L'incontro tra Gesù e Giairo è uno tra i più toccanti di tutto il Vangelo. Gesù è attorniato da molta folla sulle rive del lago quand'ecco arrivare Giairo, il capo della sinagoga di Cafarnao. Giairo dunque è uno importante, in vista. Percosso dalla tragedia, non gli importa più nulla del giudizio degli altri e si butta supplicante ai piedi di Gesù perché sua figlia sta morendo. Quante volte la sofferenza ci fa ritornare “coi piedi per terra”, spogliandoci di orgoglio, orpelli e vanità e ci rende tutti più semplici, spontanei, sinceri.
La folla chiassosa li segue: vuol restare con Gesù, ma forse più per curiosità e in attesa di uno spettacolo. Arriva l'annuncio della morte della bambina. Tutto sembra finito. Persino l'interesse della folla viene meno, anzi per alcuni non è più il caso di continuare a tener viva la speranza; in queste persone scorgiamo l'immagine della superficialità, quella di chi passa da un atteggiamento all'altro senza coerenza, cercando il risultato immediato e non riuscendo a condividere il dolore degli altri.
La gente dice a Giairo: lascia stare il maestro, tanto ormai è morta. Quello ti può dire belle parole, ma davanti alla morte, che può fare? Gesù invece gli dice: continua solo ad aver fede!
Ed eccoci alla scena cruciale: arrivati a casa di Giairo, c'è un grande trambusto, come è normale alla morte di un'adolescente e Gesù entrato, dice loro: perché fate tanto strepito? non è morta, dorme. Il Signore vede la morte con gli occhi di Dio; gli altri invece lo prendono in giro, come ancora tanti oggi che non credono alla testimonianza della risurrezione, e ci dicono: ma tu credi ancora in queste cose?

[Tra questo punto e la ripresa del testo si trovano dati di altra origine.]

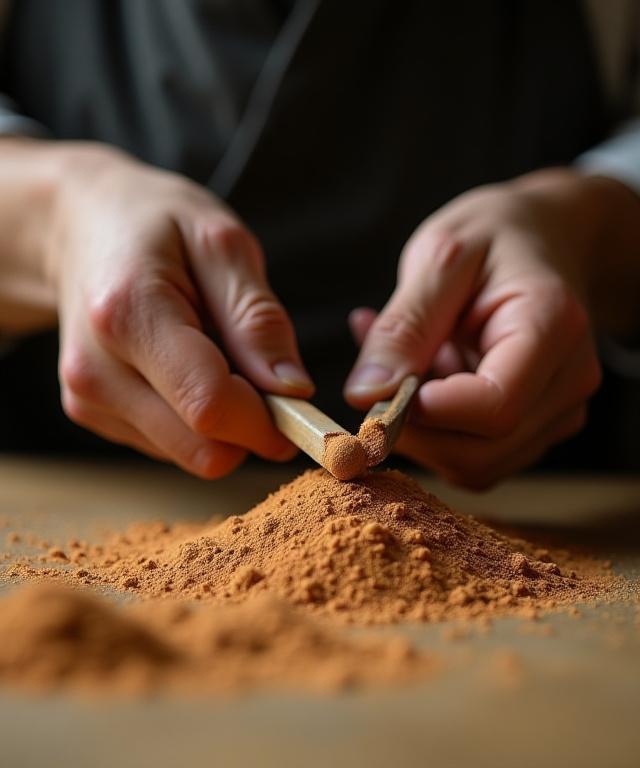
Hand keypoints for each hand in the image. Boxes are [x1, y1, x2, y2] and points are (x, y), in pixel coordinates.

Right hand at [48, 146, 312, 476]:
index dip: (269, 420)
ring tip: (214, 354)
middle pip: (203, 447)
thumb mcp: (222, 243)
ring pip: (192, 455)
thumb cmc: (157, 224)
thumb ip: (258, 319)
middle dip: (252, 426)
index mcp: (129, 313)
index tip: (302, 404)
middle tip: (264, 374)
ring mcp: (88, 398)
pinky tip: (186, 367)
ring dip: (226, 422)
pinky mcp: (91, 413)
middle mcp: (96, 369)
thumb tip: (294, 390)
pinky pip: (172, 446)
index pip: (211, 404)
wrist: (80, 226)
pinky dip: (196, 419)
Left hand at [344, 169, 630, 488]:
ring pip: (473, 464)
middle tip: (378, 372)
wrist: (543, 237)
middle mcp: (568, 381)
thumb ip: (403, 327)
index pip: (493, 408)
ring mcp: (557, 412)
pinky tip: (422, 375)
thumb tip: (365, 397)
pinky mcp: (536, 427)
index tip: (380, 385)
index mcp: (552, 327)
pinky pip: (472, 453)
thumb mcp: (440, 257)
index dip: (425, 412)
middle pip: (480, 454)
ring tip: (405, 361)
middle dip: (413, 429)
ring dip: (420, 427)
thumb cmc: (495, 235)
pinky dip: (433, 427)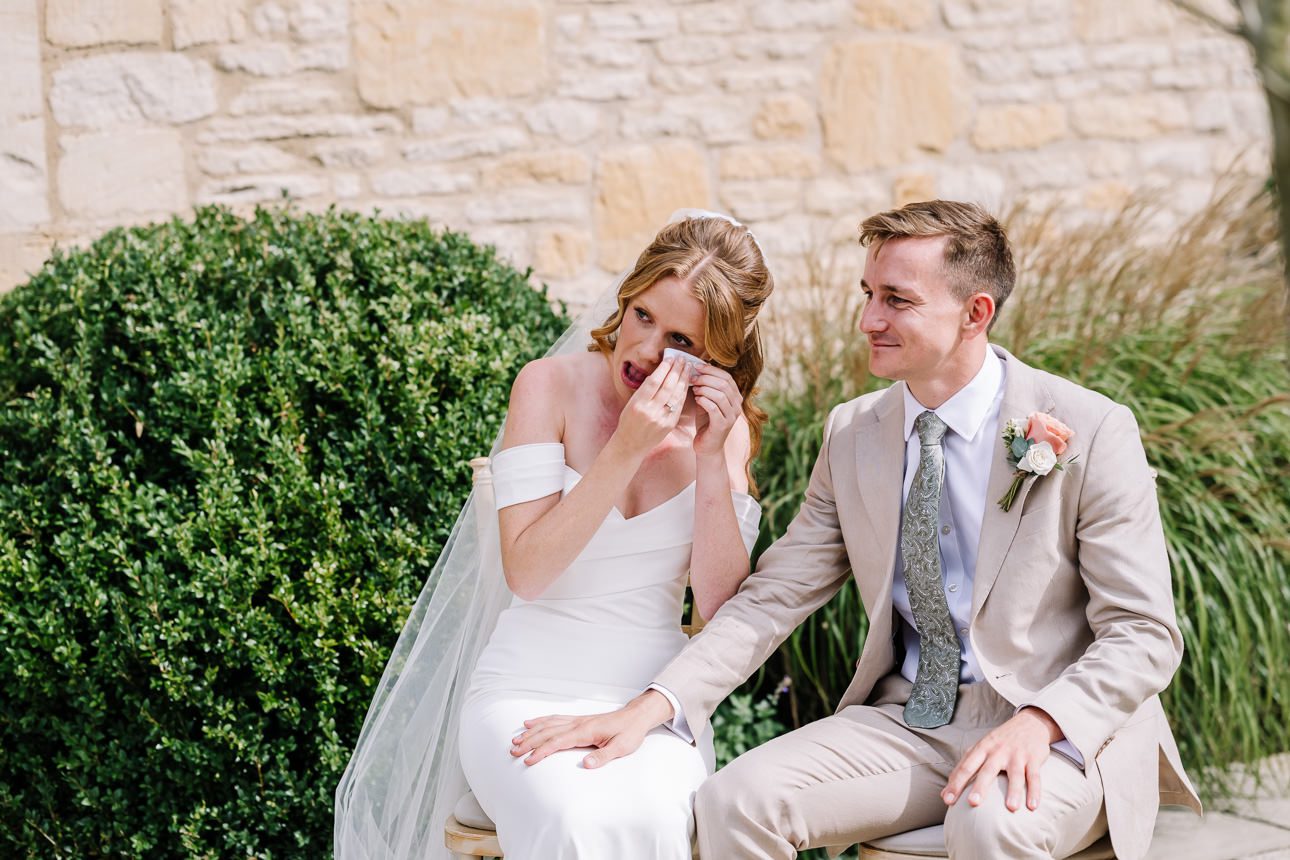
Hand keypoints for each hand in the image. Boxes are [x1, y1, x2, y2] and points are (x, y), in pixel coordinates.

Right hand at [510, 690, 673, 767]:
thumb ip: (603, 757)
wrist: (636, 716)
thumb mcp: (621, 748)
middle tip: (512, 751)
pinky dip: (541, 721)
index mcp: (585, 731)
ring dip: (531, 732)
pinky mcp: (578, 720)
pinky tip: (530, 723)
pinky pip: (555, 719)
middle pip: (548, 732)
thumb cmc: (629, 733)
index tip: (528, 760)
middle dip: (529, 741)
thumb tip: (586, 764)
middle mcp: (578, 724)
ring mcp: (577, 720)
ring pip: (548, 724)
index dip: (541, 751)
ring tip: (515, 739)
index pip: (558, 741)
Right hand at [610, 357, 690, 460]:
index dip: (664, 368)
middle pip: (668, 386)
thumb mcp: (631, 403)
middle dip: (676, 370)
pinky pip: (679, 405)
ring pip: (676, 395)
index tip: (670, 358)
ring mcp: (662, 419)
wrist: (630, 445)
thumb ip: (645, 390)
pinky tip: (686, 382)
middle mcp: (650, 411)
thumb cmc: (629, 421)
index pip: (654, 382)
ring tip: (687, 367)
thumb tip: (660, 372)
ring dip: (683, 379)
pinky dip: (683, 392)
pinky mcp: (670, 425)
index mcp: (638, 404)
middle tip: (681, 359)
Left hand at [690, 365, 742, 456]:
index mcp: (735, 397)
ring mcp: (732, 416)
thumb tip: (696, 369)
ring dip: (704, 389)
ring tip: (693, 389)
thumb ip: (705, 388)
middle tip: (692, 377)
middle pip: (724, 384)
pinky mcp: (723, 425)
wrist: (707, 446)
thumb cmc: (706, 422)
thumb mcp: (706, 401)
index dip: (711, 370)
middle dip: (706, 378)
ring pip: (720, 395)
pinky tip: (696, 399)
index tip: (696, 366)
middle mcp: (737, 406)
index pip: (727, 377)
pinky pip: (714, 408)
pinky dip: (703, 400)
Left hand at [941, 708, 1061, 812]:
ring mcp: (1016, 755)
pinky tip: (1033, 806)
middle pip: (987, 770)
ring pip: (1015, 775)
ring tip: (1010, 808)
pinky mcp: (1033, 759)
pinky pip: (1034, 776)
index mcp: (982, 748)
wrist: (1029, 723)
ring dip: (1014, 791)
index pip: (966, 767)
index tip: (948, 800)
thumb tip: (945, 793)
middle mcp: (998, 751)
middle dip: (980, 786)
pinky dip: (1035, 791)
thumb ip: (964, 768)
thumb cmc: (999, 741)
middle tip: (973, 802)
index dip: (956, 783)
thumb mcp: (980, 748)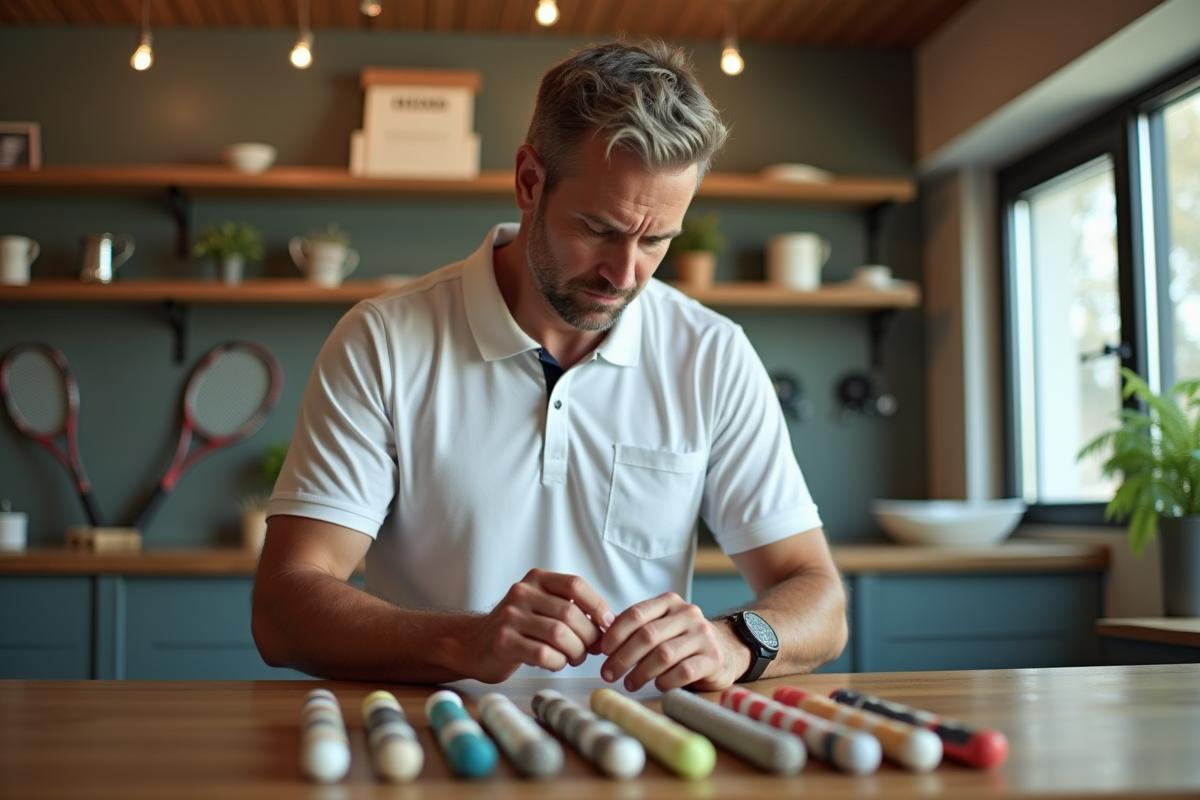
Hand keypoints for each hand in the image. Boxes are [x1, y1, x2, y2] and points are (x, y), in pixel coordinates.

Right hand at [463, 569, 614, 682]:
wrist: (475, 644)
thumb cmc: (520, 628)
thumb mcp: (543, 606)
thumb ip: (573, 610)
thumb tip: (608, 626)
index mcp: (537, 579)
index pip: (575, 584)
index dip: (597, 605)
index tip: (607, 624)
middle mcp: (522, 592)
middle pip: (570, 614)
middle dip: (588, 637)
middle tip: (589, 650)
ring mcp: (510, 616)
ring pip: (559, 635)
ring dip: (575, 652)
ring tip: (573, 658)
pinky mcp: (503, 641)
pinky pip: (543, 654)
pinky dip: (557, 662)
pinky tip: (554, 663)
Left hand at [598, 593, 750, 691]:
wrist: (727, 649)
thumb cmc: (683, 640)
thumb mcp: (662, 626)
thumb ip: (636, 628)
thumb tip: (600, 637)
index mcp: (670, 603)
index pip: (636, 614)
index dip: (615, 633)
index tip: (602, 651)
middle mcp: (688, 614)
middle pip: (647, 636)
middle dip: (623, 657)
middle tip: (608, 673)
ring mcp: (703, 636)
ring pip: (663, 654)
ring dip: (641, 672)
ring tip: (629, 683)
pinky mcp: (713, 658)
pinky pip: (683, 671)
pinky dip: (665, 681)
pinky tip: (657, 686)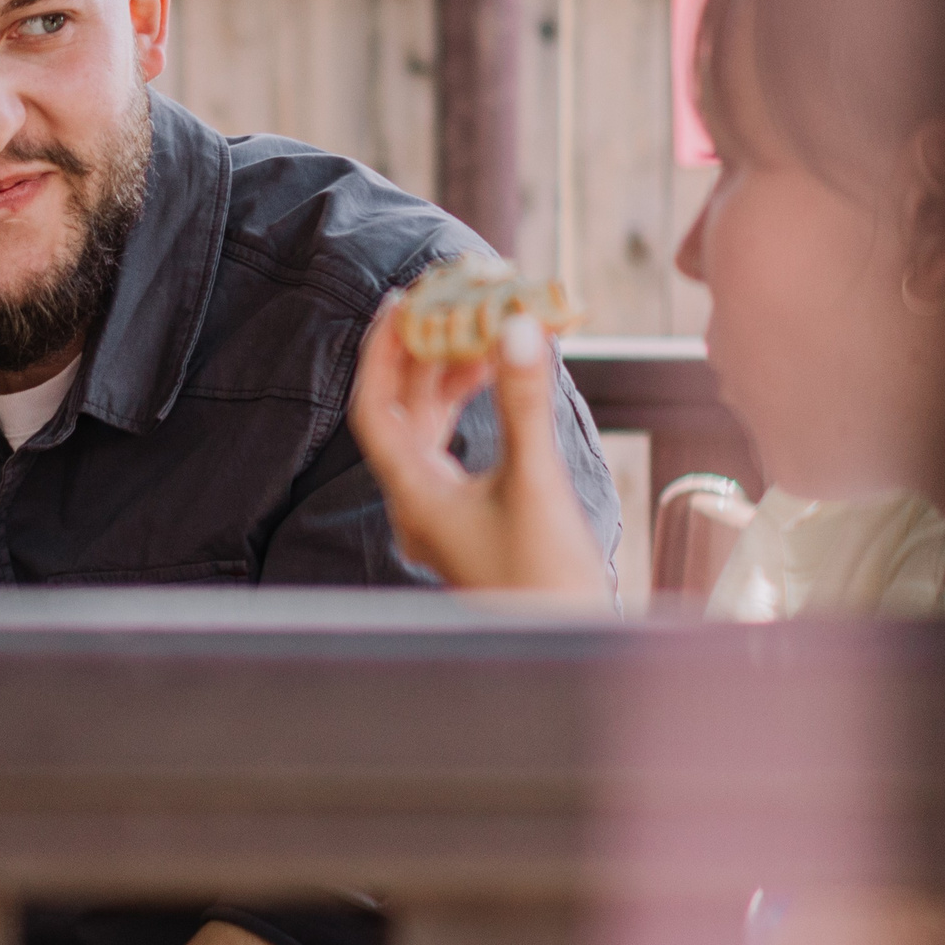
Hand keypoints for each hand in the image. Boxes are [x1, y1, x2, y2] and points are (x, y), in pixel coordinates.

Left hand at [346, 300, 608, 600]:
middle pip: (407, 410)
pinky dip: (481, 406)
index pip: (376, 407)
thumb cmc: (545, 580)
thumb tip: (517, 326)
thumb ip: (523, 401)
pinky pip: (464, 445)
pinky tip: (504, 374)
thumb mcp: (535, 481)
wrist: (568, 646)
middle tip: (453, 298)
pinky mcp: (479, 518)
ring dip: (456, 375)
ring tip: (487, 325)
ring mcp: (447, 512)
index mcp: (414, 496)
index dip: (383, 350)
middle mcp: (420, 502)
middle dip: (428, 352)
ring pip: (436, 427)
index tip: (403, 300)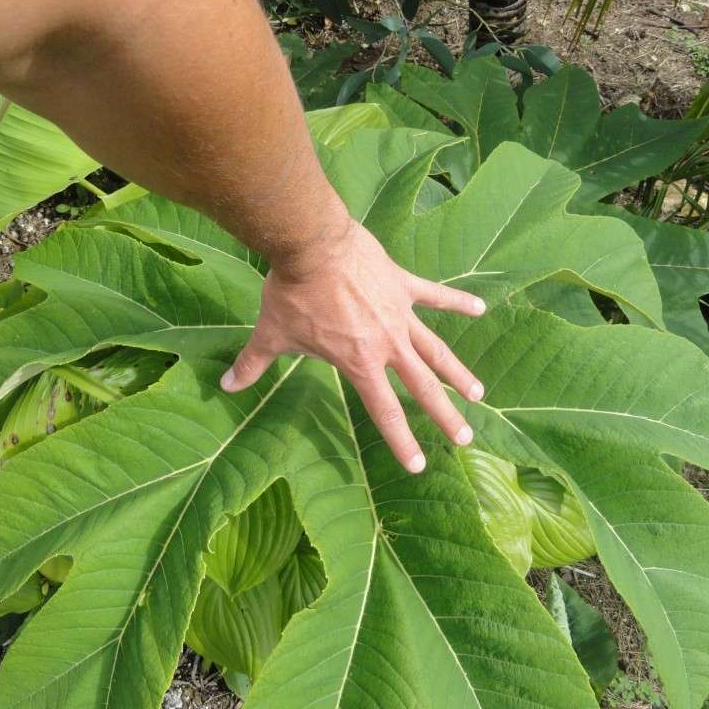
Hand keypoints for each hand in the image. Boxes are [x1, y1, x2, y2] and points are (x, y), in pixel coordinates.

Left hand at [220, 218, 485, 472]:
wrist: (311, 244)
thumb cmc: (291, 293)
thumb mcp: (271, 334)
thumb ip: (252, 364)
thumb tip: (226, 387)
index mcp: (359, 364)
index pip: (385, 411)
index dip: (402, 441)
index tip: (419, 464)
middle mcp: (387, 345)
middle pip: (423, 387)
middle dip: (445, 415)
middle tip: (466, 438)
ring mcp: (400, 314)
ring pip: (437, 349)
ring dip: (458, 373)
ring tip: (479, 394)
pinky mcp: (403, 284)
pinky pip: (436, 295)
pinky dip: (458, 302)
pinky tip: (481, 308)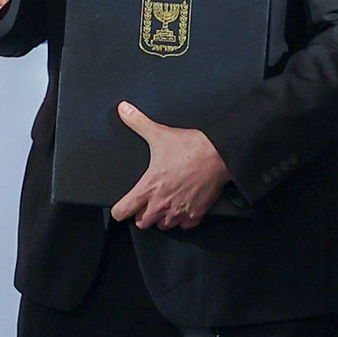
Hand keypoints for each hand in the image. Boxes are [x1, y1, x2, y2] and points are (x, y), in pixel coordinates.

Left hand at [110, 102, 230, 229]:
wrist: (218, 155)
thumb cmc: (190, 148)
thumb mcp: (159, 134)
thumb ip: (138, 122)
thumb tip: (124, 110)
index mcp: (148, 187)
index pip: (123, 211)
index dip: (119, 210)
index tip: (121, 207)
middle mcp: (161, 204)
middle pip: (141, 222)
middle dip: (141, 214)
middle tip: (146, 202)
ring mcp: (179, 212)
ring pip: (162, 226)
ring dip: (160, 218)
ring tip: (163, 203)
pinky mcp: (195, 215)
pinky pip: (183, 226)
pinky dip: (181, 219)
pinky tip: (181, 206)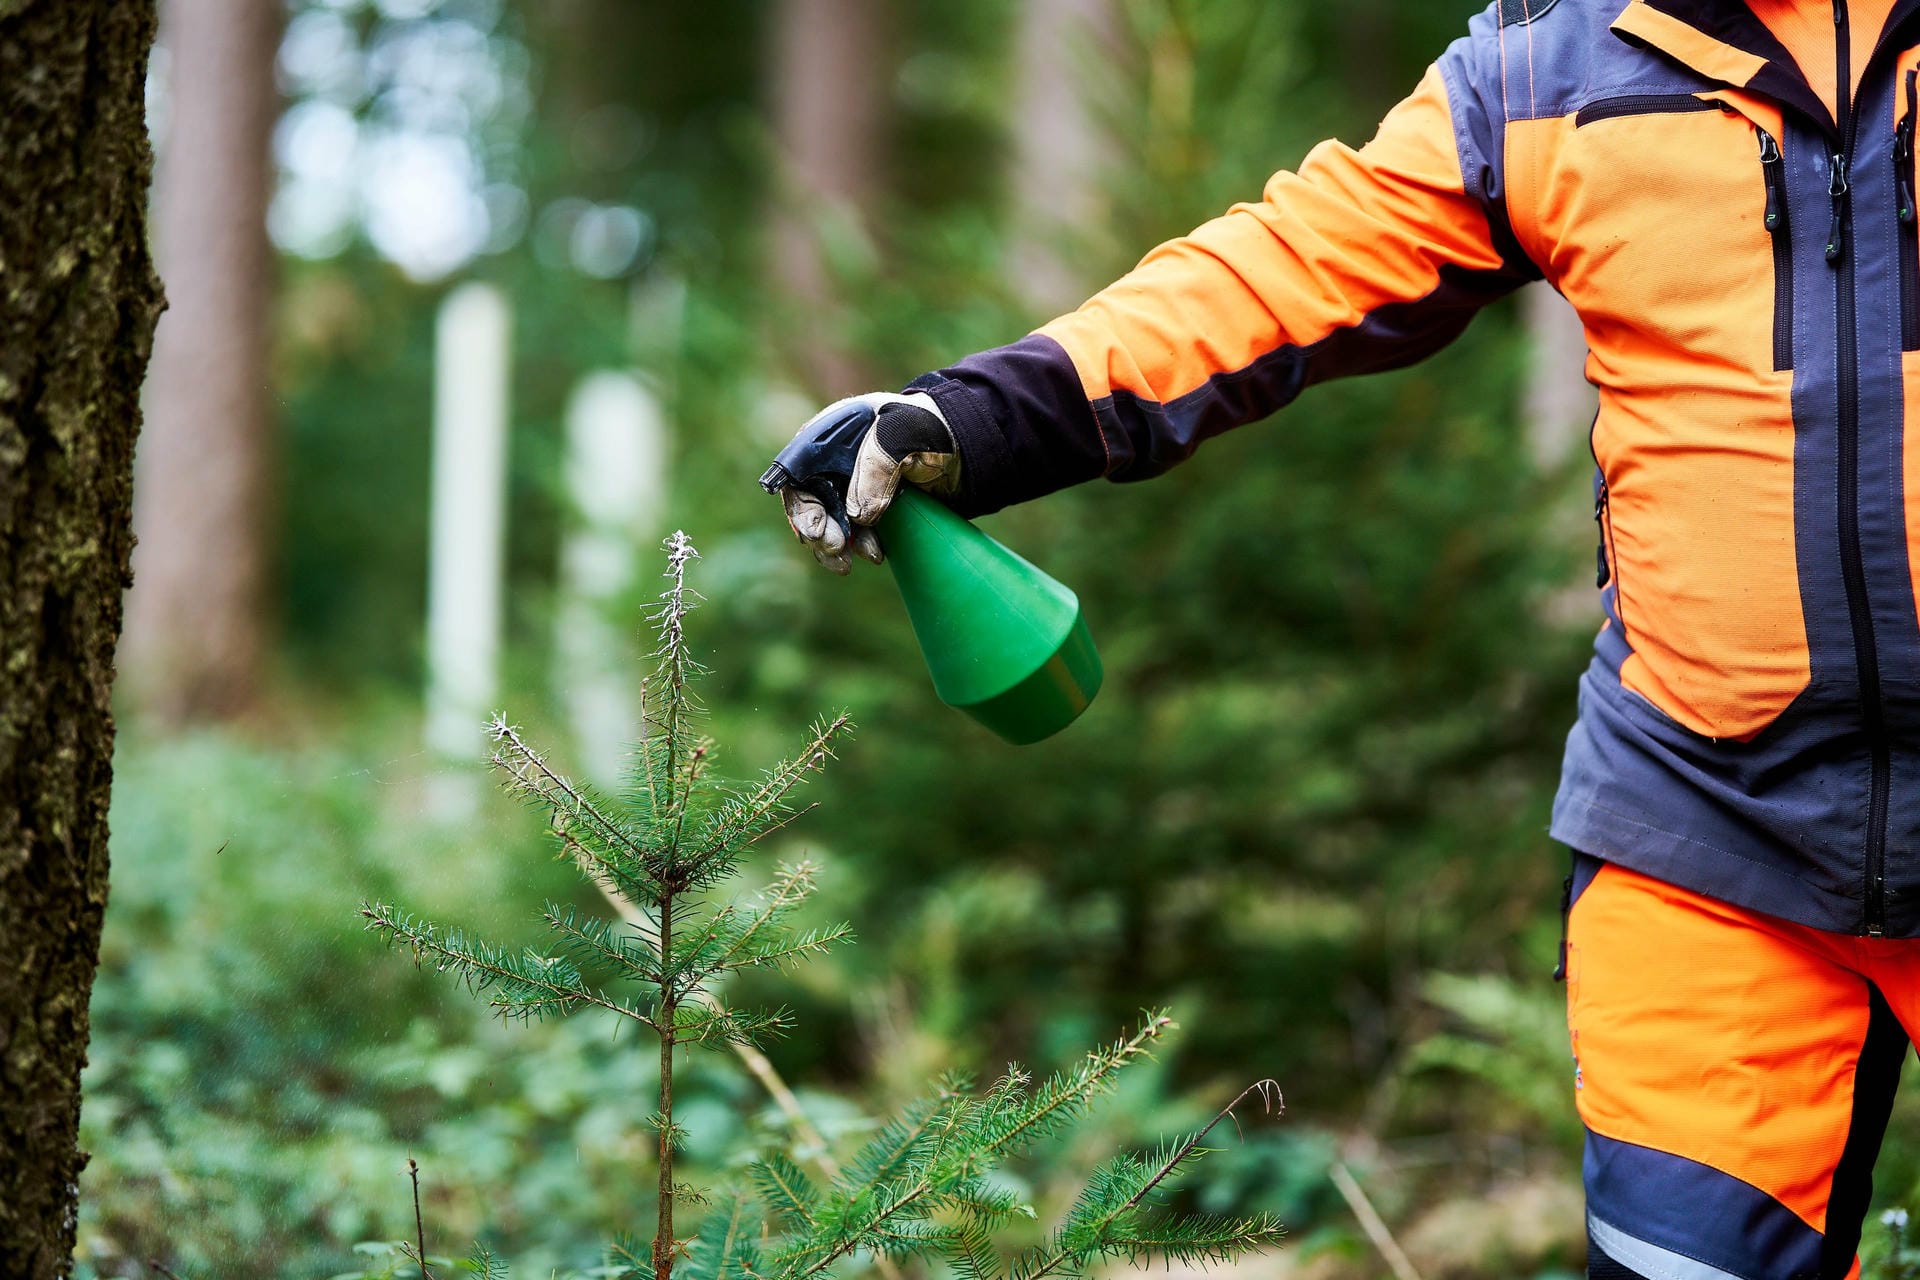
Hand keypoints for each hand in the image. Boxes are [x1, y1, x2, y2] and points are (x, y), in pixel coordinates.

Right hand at [759, 391, 958, 573]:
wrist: (969, 446)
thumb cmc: (931, 426)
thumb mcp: (904, 433)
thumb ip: (877, 467)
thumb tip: (859, 516)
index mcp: (830, 435)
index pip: (797, 471)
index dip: (800, 503)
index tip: (816, 530)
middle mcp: (834, 462)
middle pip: (809, 501)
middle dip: (817, 530)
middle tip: (835, 548)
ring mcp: (852, 486)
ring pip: (830, 522)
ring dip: (835, 546)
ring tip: (846, 564)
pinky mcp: (872, 507)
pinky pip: (855, 532)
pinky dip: (859, 546)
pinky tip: (874, 554)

Gesù allora caccia tutti fuori: non possono entrare nella stanza con loro, non capirebbero il mistero che Gesù sta per compiere. Davanti al dramma della morte possono entrare solo coloro che lo vivono in prima persona, il papà e la mamma, e i discepoli, che avranno la luce per comprenderlo nel suo senso più profondo. Lì, nel segreto, a Gesù bastano due parole: talità kum, fanciulla, alzati. A Dio non servono rituali magici e nemmeno troppe parole: due parole, come nella creazione: luce sia. E luce fu.
Certo, uno potrebbe chiedere: sì ma perché a questa bambina sì e a tanti altri no? Senza dare risposte banali, e ricordando che la prima cosa che siamo chiamati a fare quando qualcuno vive un lutto è pregare per quella persona e starle vicino, è bene ricordarsi che Gesù nel Vangelo ha risuscitato solo tre persone, per amore certo, ma soprattutto come segno più profondo per farci comprendere che Lui è Dio, il Signore della vita, vincitore della morte, di quella morte che, credendo in Lui, vinciamo anche noi! Lui è venuto a vincere la morte per spalancarci le porte del cielo; la morte fisica, segno della nostra condizione creaturale, è un inevitabile passaggio della vita; ma non è la fine della vita, semmai, uniti a Lui, è l'inizio della vita vera, dell'eterna comunione con Dio, della beatitudine senza fine. Dunque anche nei momenti di lutto, continuiamo solo a credere, anche se nella lotta e affidiamoci a lui, al Signore risorto, che ci ha detto: chi crede in me anche se muore vivrà (Gv 11,25). Chi mangia la mia carne ha la vita eterna (Gv 6,54), Non siate tristi, vado a prepararvi un posto perché dove sono io siate anche voi (Gv 14,1-3). Sì, non dimentichiamoci la meta del nostro cammino!